DATA SHOWN section start
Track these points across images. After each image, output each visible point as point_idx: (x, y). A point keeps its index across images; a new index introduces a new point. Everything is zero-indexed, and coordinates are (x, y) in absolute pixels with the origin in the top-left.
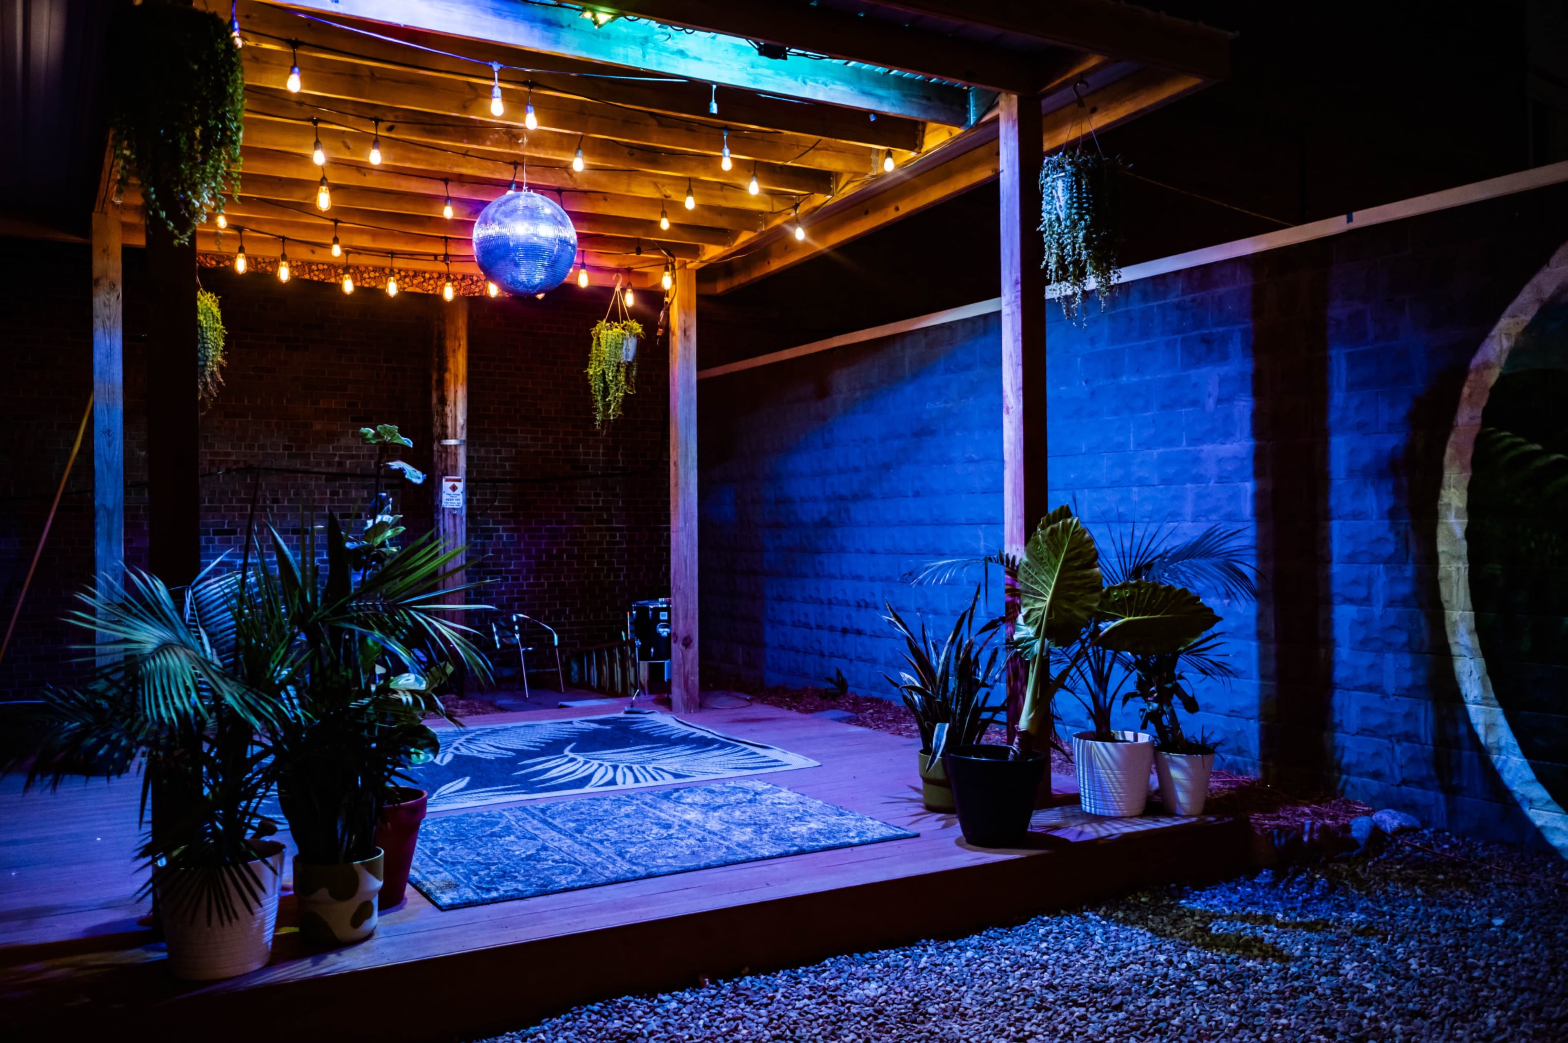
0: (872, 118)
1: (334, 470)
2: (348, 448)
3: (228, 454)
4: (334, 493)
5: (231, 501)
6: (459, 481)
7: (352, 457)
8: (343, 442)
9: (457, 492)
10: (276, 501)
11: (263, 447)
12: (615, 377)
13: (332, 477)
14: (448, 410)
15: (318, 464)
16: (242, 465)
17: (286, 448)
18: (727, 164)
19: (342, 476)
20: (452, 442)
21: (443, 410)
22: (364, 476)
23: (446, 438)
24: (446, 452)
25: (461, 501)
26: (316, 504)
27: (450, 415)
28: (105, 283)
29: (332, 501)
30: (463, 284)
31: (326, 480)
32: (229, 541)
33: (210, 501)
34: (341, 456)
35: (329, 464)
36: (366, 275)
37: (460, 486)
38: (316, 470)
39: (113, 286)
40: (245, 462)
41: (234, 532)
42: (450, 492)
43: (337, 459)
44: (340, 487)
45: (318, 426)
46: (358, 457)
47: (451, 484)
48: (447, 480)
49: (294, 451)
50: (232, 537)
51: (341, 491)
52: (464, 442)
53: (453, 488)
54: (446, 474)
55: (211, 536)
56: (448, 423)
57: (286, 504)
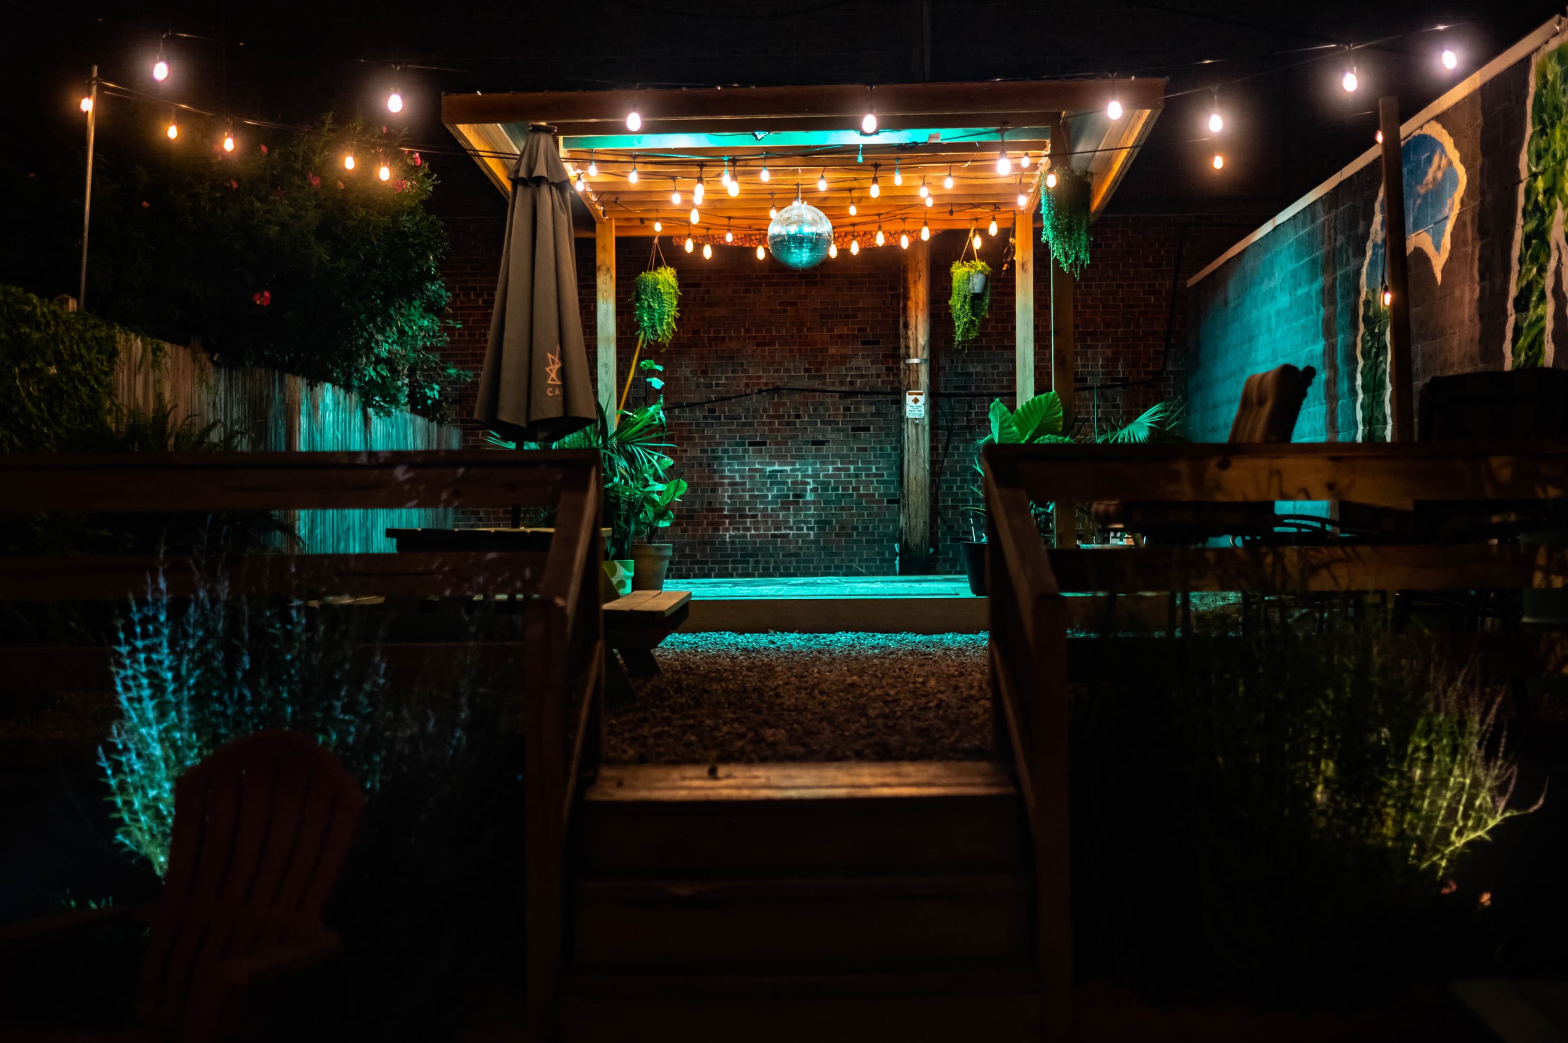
1: (846, 388)
2: (858, 369)
3: (760, 378)
4: (847, 409)
5: (762, 416)
6: (921, 394)
7: (862, 376)
8: (854, 364)
9: (918, 404)
10: (798, 416)
11: (787, 370)
12: (963, 306)
13: (845, 395)
14: (910, 333)
15: (833, 384)
16: (770, 387)
17: (807, 370)
19: (853, 394)
20: (915, 361)
21: (907, 333)
22: (872, 393)
23: (909, 357)
24: (909, 370)
25: (923, 412)
26: (831, 419)
27: (911, 337)
28: (604, 268)
29: (845, 416)
30: (864, 239)
31: (840, 397)
32: (761, 451)
33: (746, 418)
34: (852, 376)
35: (842, 383)
37: (922, 399)
38: (831, 389)
39: (608, 270)
40: (773, 383)
41: (764, 444)
42: (913, 404)
43: (849, 379)
44: (851, 404)
45: (832, 350)
46: (867, 376)
47: (913, 397)
48: (910, 394)
49: (813, 373)
50: (763, 448)
51: (852, 407)
52: (926, 360)
53: (916, 401)
54: (910, 389)
55: (747, 447)
56: (911, 344)
57: (806, 419)
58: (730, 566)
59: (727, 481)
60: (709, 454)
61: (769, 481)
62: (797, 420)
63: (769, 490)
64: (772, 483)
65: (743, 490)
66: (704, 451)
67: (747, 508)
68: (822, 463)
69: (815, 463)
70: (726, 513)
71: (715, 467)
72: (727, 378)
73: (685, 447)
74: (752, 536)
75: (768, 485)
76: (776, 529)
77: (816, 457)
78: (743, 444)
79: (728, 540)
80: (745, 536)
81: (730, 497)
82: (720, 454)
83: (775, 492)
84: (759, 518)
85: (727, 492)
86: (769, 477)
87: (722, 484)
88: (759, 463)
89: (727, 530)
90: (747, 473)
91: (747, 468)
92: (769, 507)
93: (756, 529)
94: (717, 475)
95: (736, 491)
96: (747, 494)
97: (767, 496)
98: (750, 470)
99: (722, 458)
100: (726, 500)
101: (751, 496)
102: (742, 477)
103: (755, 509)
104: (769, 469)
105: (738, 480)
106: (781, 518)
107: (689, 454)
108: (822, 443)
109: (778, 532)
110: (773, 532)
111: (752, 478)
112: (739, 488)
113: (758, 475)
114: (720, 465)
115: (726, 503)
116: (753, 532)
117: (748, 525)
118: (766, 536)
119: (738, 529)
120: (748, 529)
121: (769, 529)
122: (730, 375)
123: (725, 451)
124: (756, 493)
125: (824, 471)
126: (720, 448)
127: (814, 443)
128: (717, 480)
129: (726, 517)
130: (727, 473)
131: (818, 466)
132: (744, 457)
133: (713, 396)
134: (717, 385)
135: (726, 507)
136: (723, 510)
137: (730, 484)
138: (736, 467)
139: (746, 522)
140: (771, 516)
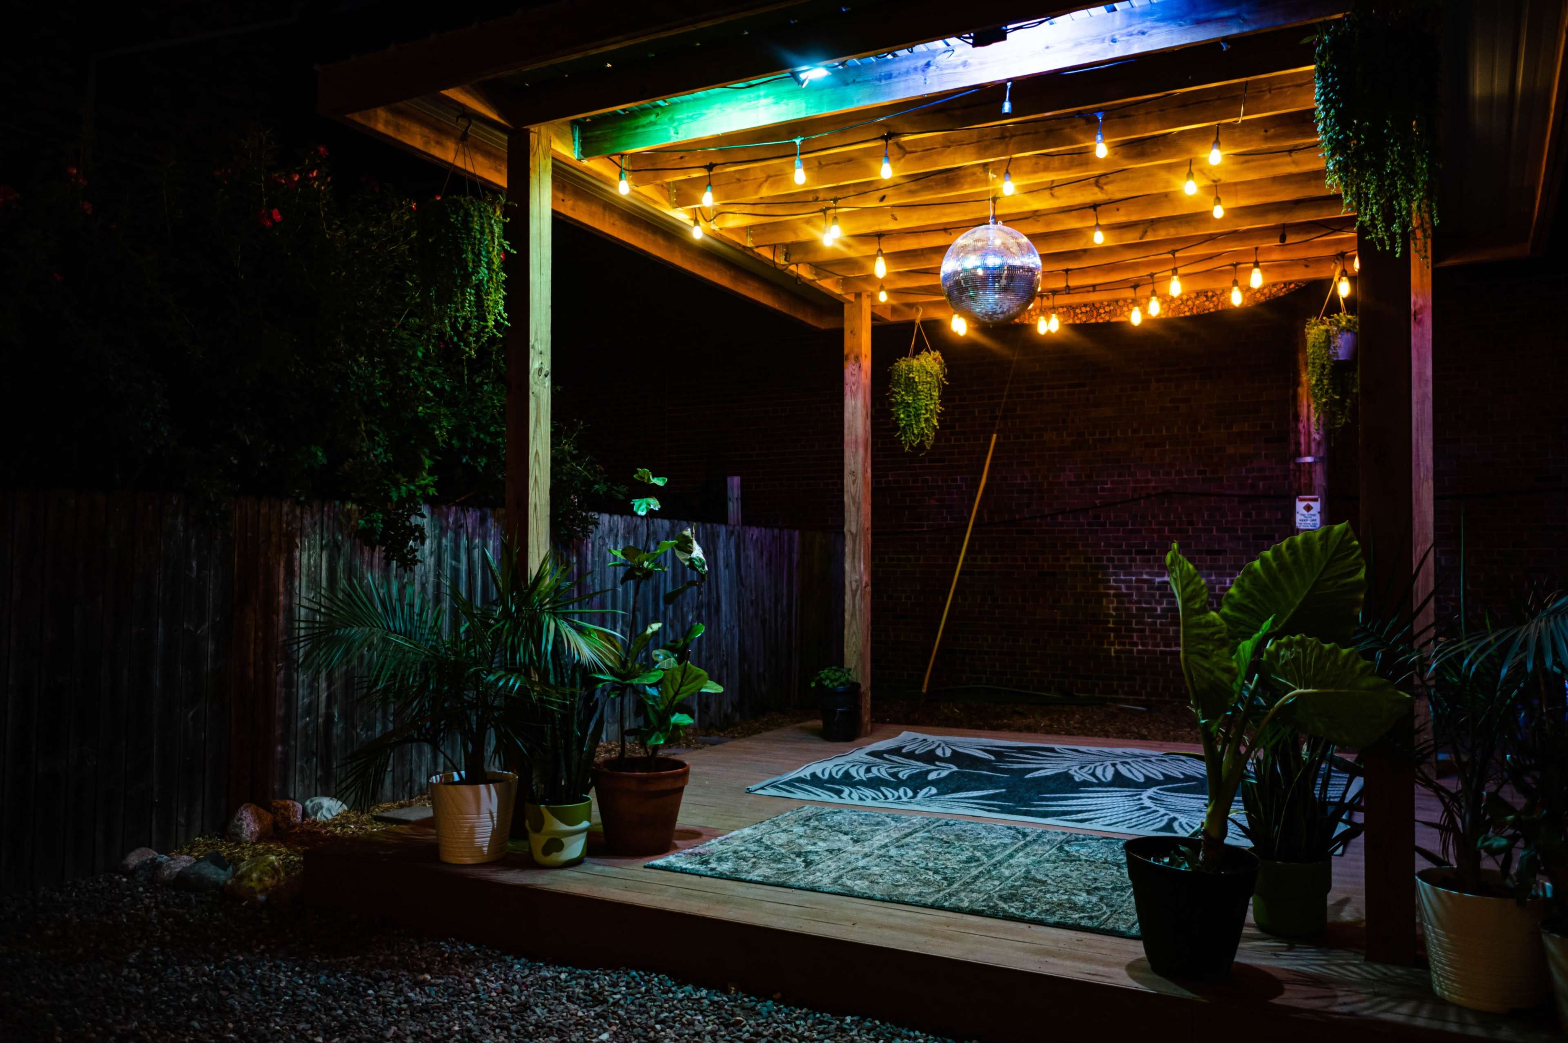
0: (1225, 47)
1: (1246, 492)
2: (1258, 470)
3: (1148, 481)
4: (1247, 515)
5: (1150, 523)
6: (1315, 500)
7: (1263, 478)
8: (1254, 464)
9: (1312, 512)
10: (1191, 523)
11: (1179, 473)
13: (1245, 499)
14: (1301, 426)
15: (1231, 487)
16: (1160, 491)
17: (1200, 472)
18: (1102, 150)
20: (1309, 459)
21: (1297, 426)
23: (1300, 456)
24: (1300, 470)
25: (1318, 522)
26: (1229, 526)
27: (1303, 431)
29: (1244, 522)
31: (1239, 502)
32: (1149, 560)
33: (1133, 524)
34: (1253, 478)
35: (1242, 486)
36: (1102, 311)
37: (1316, 506)
38: (1228, 492)
40: (1163, 487)
41: (1152, 552)
42: (1305, 512)
43: (1250, 481)
44: (1252, 509)
45: (1231, 450)
47: (1305, 504)
48: (1301, 500)
49: (1208, 475)
50: (1152, 557)
51: (1254, 513)
52: (1321, 458)
53: (1308, 508)
54: (1301, 494)
55: (1134, 555)
56: (1302, 440)
57: (1200, 526)
58: (1115, 683)
59: (1112, 592)
60: (1094, 563)
61: (1158, 593)
62: (1190, 528)
63: (1159, 603)
64: (1161, 596)
65: (1130, 602)
66: (1088, 560)
67: (1134, 621)
68: (1217, 575)
69: (1210, 575)
70: (1111, 625)
71: (1100, 577)
72: (1112, 482)
73: (1068, 556)
74: (1139, 651)
75: (1157, 597)
76: (1165, 646)
77: (1211, 568)
78: (1130, 553)
79: (1113, 654)
80: (1131, 651)
81: (1115, 609)
82: (1105, 563)
83: (1165, 605)
84: (1147, 633)
85: (1112, 602)
86: (1158, 588)
87: (1108, 595)
88: (1147, 574)
89: (1113, 644)
90: (1134, 584)
91: (1134, 578)
92: (1158, 621)
93: (1143, 645)
94: (1101, 586)
95: (1123, 602)
96: (1134, 607)
97: (1156, 610)
98: (1137, 581)
99: (1108, 567)
100: (1111, 612)
101: (1137, 609)
102: (1128, 588)
103: (1143, 623)
104: (1158, 580)
105: (1124, 591)
106: (1171, 633)
107: (1072, 563)
108: (1219, 552)
109: (1168, 649)
110: (1162, 648)
111: (1139, 589)
112: (1126, 599)
113: (1146, 586)
114: (1105, 574)
115: (1112, 616)
116: (1140, 647)
117: (1135, 639)
118: (1155, 652)
119: (1124, 644)
120: (1136, 645)
121: (1158, 645)
122: (1116, 478)
123: (1111, 560)
124: (1144, 605)
125: (1221, 583)
126: (1105, 557)
127: (1209, 552)
128: (1102, 591)
129: (1111, 630)
130: (1112, 583)
131: (1213, 578)
132: (1131, 567)
133: (1097, 502)
134: (1103, 490)
135: (1111, 620)
136: (1108, 622)
137: (1115, 595)
138: (1122, 577)
139: (1132, 637)
140: (1160, 631)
DATA SHOWN section end
# THE PROBLEM
Update all of the entries above, replacing "zero-indexed" with "0-based" and keeping everything else unchanged. Leave the pictures out of your answer.

# SOLUTION TO THIS PROBLEM
Track these points across images. After each image, output each visible point as point_idx: (x, y). A point keeps its index across images; a new index introduces a new point. Everything is 0-based, and coordinates are (x, y) in absolute pixels with the origin in the top-left.
0: (872, 118)
1: (334, 470)
2: (348, 448)
3: (228, 454)
4: (334, 493)
5: (231, 501)
6: (459, 481)
7: (352, 457)
8: (343, 442)
9: (457, 492)
10: (276, 501)
11: (263, 447)
12: (615, 377)
13: (332, 477)
14: (448, 410)
15: (318, 464)
16: (242, 465)
17: (286, 448)
18: (727, 164)
19: (342, 476)
20: (452, 442)
21: (443, 410)
22: (364, 476)
23: (446, 438)
24: (446, 452)
25: (461, 501)
26: (316, 504)
27: (450, 415)
28: (105, 283)
29: (332, 501)
30: (463, 284)
31: (326, 480)
32: (229, 541)
33: (210, 501)
34: (341, 456)
35: (329, 464)
36: (366, 275)
37: (460, 486)
38: (316, 470)
39: (113, 286)
40: (245, 462)
41: (234, 532)
42: (450, 492)
43: (337, 459)
44: (340, 487)
45: (318, 426)
46: (358, 457)
47: (451, 484)
48: (447, 480)
49: (294, 451)
50: (232, 537)
51: (341, 491)
52: (464, 442)
53: (453, 488)
54: (446, 474)
55: (211, 536)
56: (448, 423)
57: (286, 504)
1: (846, 388)
2: (858, 369)
3: (760, 378)
4: (847, 409)
5: (762, 416)
6: (921, 394)
7: (862, 376)
8: (854, 364)
9: (918, 404)
10: (798, 416)
11: (787, 370)
12: (963, 306)
13: (845, 395)
14: (910, 333)
15: (833, 384)
16: (770, 387)
17: (807, 370)
19: (853, 394)
20: (915, 361)
21: (907, 333)
22: (872, 393)
23: (909, 357)
24: (909, 370)
25: (923, 412)
26: (831, 419)
27: (911, 337)
28: (604, 268)
29: (845, 416)
30: (864, 239)
31: (840, 397)
32: (761, 451)
33: (746, 418)
34: (852, 376)
35: (842, 383)
37: (922, 399)
38: (831, 389)
39: (608, 270)
40: (773, 383)
41: (764, 444)
42: (913, 404)
43: (849, 379)
44: (851, 404)
45: (832, 350)
46: (867, 376)
47: (913, 397)
48: (910, 394)
49: (813, 373)
50: (763, 448)
51: (852, 407)
52: (926, 360)
53: (916, 401)
54: (910, 389)
55: (747, 447)
56: (911, 344)
57: (806, 419)
58: (730, 566)
59: (727, 481)
60: (709, 454)
61: (769, 481)
62: (797, 420)
63: (769, 490)
64: (772, 483)
65: (743, 490)
66: (704, 451)
67: (747, 508)
68: (822, 463)
69: (815, 463)
70: (726, 513)
71: (715, 467)
72: (727, 378)
73: (685, 447)
74: (752, 536)
75: (768, 485)
76: (776, 529)
77: (816, 457)
78: (743, 444)
79: (728, 540)
80: (745, 536)
81: (730, 497)
82: (720, 454)
83: (775, 492)
84: (759, 518)
85: (727, 492)
86: (769, 477)
87: (722, 484)
88: (759, 463)
89: (727, 530)
90: (747, 473)
91: (747, 468)
92: (769, 507)
93: (756, 529)
94: (717, 475)
95: (736, 491)
96: (747, 494)
97: (767, 496)
98: (750, 470)
99: (722, 458)
100: (726, 500)
101: (751, 496)
102: (742, 477)
103: (755, 509)
104: (769, 469)
105: (738, 480)
106: (781, 518)
107: (689, 454)
108: (822, 443)
109: (778, 532)
110: (773, 532)
111: (752, 478)
112: (739, 488)
113: (758, 475)
114: (720, 465)
115: (726, 503)
116: (753, 532)
117: (748, 525)
118: (766, 536)
119: (738, 529)
120: (748, 529)
121: (769, 529)
122: (730, 375)
123: (725, 451)
124: (756, 493)
125: (824, 471)
126: (720, 448)
127: (814, 443)
128: (717, 480)
129: (726, 517)
130: (727, 473)
131: (818, 466)
132: (744, 457)
133: (713, 396)
134: (717, 385)
135: (726, 507)
136: (723, 510)
137: (730, 484)
138: (736, 467)
139: (746, 522)
140: (771, 516)
0: (1225, 47)
1: (1246, 492)
2: (1258, 470)
3: (1148, 481)
4: (1247, 515)
5: (1150, 523)
6: (1315, 500)
7: (1263, 478)
8: (1254, 464)
9: (1312, 512)
10: (1191, 523)
11: (1179, 473)
13: (1245, 499)
14: (1301, 426)
15: (1231, 487)
16: (1160, 491)
17: (1200, 472)
18: (1102, 150)
20: (1309, 459)
21: (1297, 426)
23: (1300, 456)
24: (1300, 470)
25: (1318, 522)
26: (1229, 526)
27: (1303, 431)
29: (1244, 522)
31: (1239, 502)
32: (1149, 560)
33: (1133, 524)
34: (1253, 478)
35: (1242, 486)
36: (1102, 311)
37: (1316, 506)
38: (1228, 492)
40: (1163, 487)
41: (1152, 552)
42: (1305, 512)
43: (1250, 481)
44: (1252, 509)
45: (1231, 450)
47: (1305, 504)
48: (1301, 500)
49: (1208, 475)
50: (1152, 557)
51: (1254, 513)
52: (1321, 458)
53: (1308, 508)
54: (1301, 494)
55: (1134, 555)
56: (1302, 440)
57: (1200, 526)
58: (1115, 683)
59: (1112, 592)
60: (1094, 563)
61: (1158, 593)
62: (1190, 528)
63: (1159, 603)
64: (1161, 596)
65: (1130, 602)
66: (1088, 560)
67: (1134, 621)
68: (1217, 575)
69: (1210, 575)
70: (1111, 625)
71: (1100, 577)
72: (1112, 482)
73: (1068, 556)
74: (1139, 651)
75: (1157, 597)
76: (1165, 646)
77: (1211, 568)
78: (1130, 553)
79: (1113, 654)
80: (1131, 651)
81: (1115, 609)
82: (1105, 563)
83: (1165, 605)
84: (1147, 633)
85: (1112, 602)
86: (1158, 588)
87: (1108, 595)
88: (1147, 574)
89: (1113, 644)
90: (1134, 584)
91: (1134, 578)
92: (1158, 621)
93: (1143, 645)
94: (1101, 586)
95: (1123, 602)
96: (1134, 607)
97: (1156, 610)
98: (1137, 581)
99: (1108, 567)
100: (1111, 612)
101: (1137, 609)
102: (1128, 588)
103: (1143, 623)
104: (1158, 580)
105: (1124, 591)
106: (1171, 633)
107: (1072, 563)
108: (1219, 552)
109: (1168, 649)
110: (1162, 648)
111: (1139, 589)
112: (1126, 599)
113: (1146, 586)
114: (1105, 574)
115: (1112, 616)
116: (1140, 647)
117: (1135, 639)
118: (1155, 652)
119: (1124, 644)
120: (1136, 645)
121: (1158, 645)
122: (1116, 478)
123: (1111, 560)
124: (1144, 605)
125: (1221, 583)
126: (1105, 557)
127: (1209, 552)
128: (1102, 591)
129: (1111, 630)
130: (1112, 583)
131: (1213, 578)
132: (1131, 567)
133: (1097, 502)
134: (1103, 490)
135: (1111, 620)
136: (1108, 622)
137: (1115, 595)
138: (1122, 577)
139: (1132, 637)
140: (1160, 631)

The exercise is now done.